● **YOUR ASSIGNMENT**:
Among the entries below, find each line holding "Meacham" and return it.

^^^^^^^^^^^^^^^^

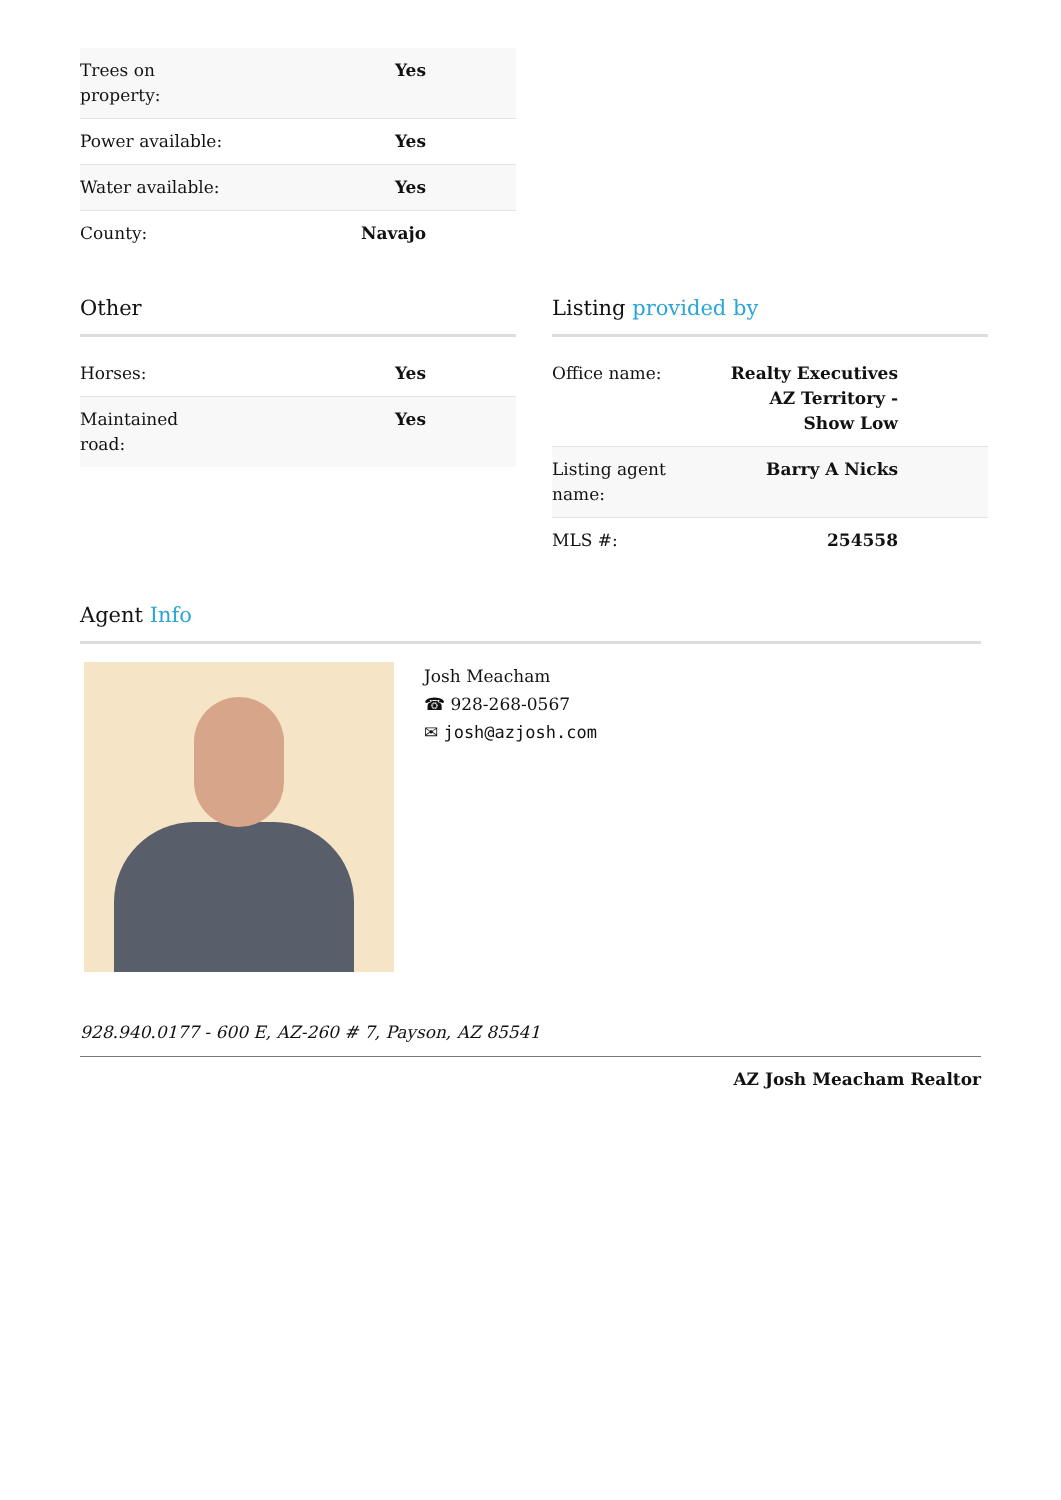| Trees on property: | Yes |
| Power available: | Yes |
| Water available: | Yes |
| County: | Navajo |
Other
| Horses: | Yes |
| Maintained road: | Yes |
Listing provided by
| Office name: | Realty Executives AZ Territory - Show Low |
| Listing agent name: | Barry A Nicks |
| MLS #: | 254558 |
Agent Info
Josh Meacham
☎ 928-268-0567
✉ josh@azjosh.com
928.940.0177 - 600 E, AZ-260 # 7, Payson, AZ 85541
AZ Josh Meacham Realtor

^^^^^^^^^^^^^^^^

● **SOLUTION TO THE EXERCISE**:
Josh Meacham
AZ Josh Meacham Realtor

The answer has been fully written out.